詳細的KV格式見 db/memtable.cc / MemTable::Add():internal_key_size(varint) + internal_key(user_key+sequence+type) + value_size(varint) + value。對於上層來說其中的user_key可能還在真正的用戶數據末尾包含了timestamp。

WriteBatch層格式見 db/write_batch.cc / WriteBatchInternal::Put():tag(type) + cf_id(varint) + key_and_timestamp_size(varint) + key_data + timestamp + value_size(varint) + value_data。

注意當啓用TTL時,DBWithTTLImpl::Write()中顯示,timestamp是加到value後面的4字節,TTL的過濾見TtlCompactionFilter。

更多Put()內容見 DBImpl::WriteImpl() -> WriteBatchInternal::InsertInto() -> WriteBatch::Iterate() -> WriteBatchInternal::Iterate() -> MemTableInserter::PutCFImpl() -> MemTable::Add()。

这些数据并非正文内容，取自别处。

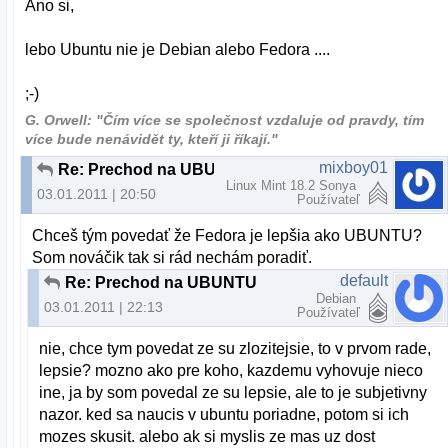
Ano si,
lebo Ubuntu nie je Debian alebo Fedora ....
;-)
G. Orwell: "Čím více se společnost vzdaluje od pravdy, tím
více bude nenávidět ty, kteří ji říkají."
mixboy01
Re: Prechod na UBUNTU
Linux Mint 18.2 Sonya
03.01.2011 | 20:50
Používateľ
Chceš tým povedať že Fedora je lepšia ako UBUNTU?
Som nováčik tak si rád nechám poradiť.
default
Re: Prechod na UBUNTU
Debian
03.01.2011 | 22:13
Používateľ
nie, chce tym povedat ze su zlozitejsie, to v prvom rade,
lepsie? mozno ako pre koho, kazdemu vyhovuje nieco
ine, ja by som povedal ze su lepsie, ale to je subjetivny
nazor. ked sa naucis v ubuntu poriadne, potom si ich
mozes skusit. alebo ak si myslis ze mas uz dost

MergingIterator是一個包羅萬象的迭代器,是InternalIterator的一種,下層的各種類型的子迭代器都被放在MergingIterator中,包括memtable、immutables、SSTs的InternalIterator,由一個vector集合持有,並通過最小堆minHeap來優化pick哪個字迭代器的KV。

重點代碼概覽:

  • 構建InternalIterator:DBImpl::NewInternalIterator(),代碼詳見末尾。
  • MergingIterator從子迭代器中選擇讀取下一個鍵值:MergingIterator::SeekToFirst() & Next(),代碼詳見末尾。
  • 迭代器解析數據方法:DBIter::FindNextUserEntryInternal(),代碼詳見末尾。

解答一下開頭的幾個問題:

問題1,Iterator、ColumnFamilyHandle 背後的是怎麼把 MemTable、ImmMemTable、Manifest、SST 等組織起來的?

從上面的分析看應該基本清楚了。

問題2,要查找某個 CF 中指定key範圍的值,如何定位到某個文件的某個位置?

從 ArenaWrappedDBIter::Seek(const Slice& target) 方法一直往下追即可,到 MergingIterator::Seek(const Slice& target) 時,對所有的子迭代器進行一次Seek,然後按key排序將子迭代器放入最小堆中,返回最小key的子迭代器,通過 ArenaWrappedDBIter::Next() 獲取下一個key時,將上次最小迭代器的值取走,接着依然返回最小key的子迭代器,如此循環往復直到上界。

那麼子迭代器的Seek是如何完成的?

  • 內存中的MemTableIterator的Seek,以SkipList表爲例,會通過SkipListRep::Iterator::Seek()找到SkipList對應的節點;
  • level 0 SST文件(可能有多個)的Seek,會通過BlockBasedTableIterator::Seek()/PlainTableIterator::Seek()找到,BlockBasedTable是SST的默認格式,BlockBasedTableIterator內部又通過SST的Block索引IndexIterator::Seek()來快速定位文件內部大致位置(哪個Block,一搬一個Block爲4K大小),最終在Block內通過BlockIter::Seek()以二分查找找到key對應的具體Entry;
  • level 1~n SST文件的Seek,則是每層有一個LevelIterator,對於一層的多個SST文件,其內容都是排好序的,LevelIterator::Seek()先找到key對應的該層文件,並返回某個SST文件的BlockBasedTableIterator,再調用BlockBasedTableIterator::Seek(),接下來流程與上述level 0中分析類似;

問題3,Iterator 的生命週期如何管理?在 CF close 之後 Iterator 如何保持依舊可用而不被釋放?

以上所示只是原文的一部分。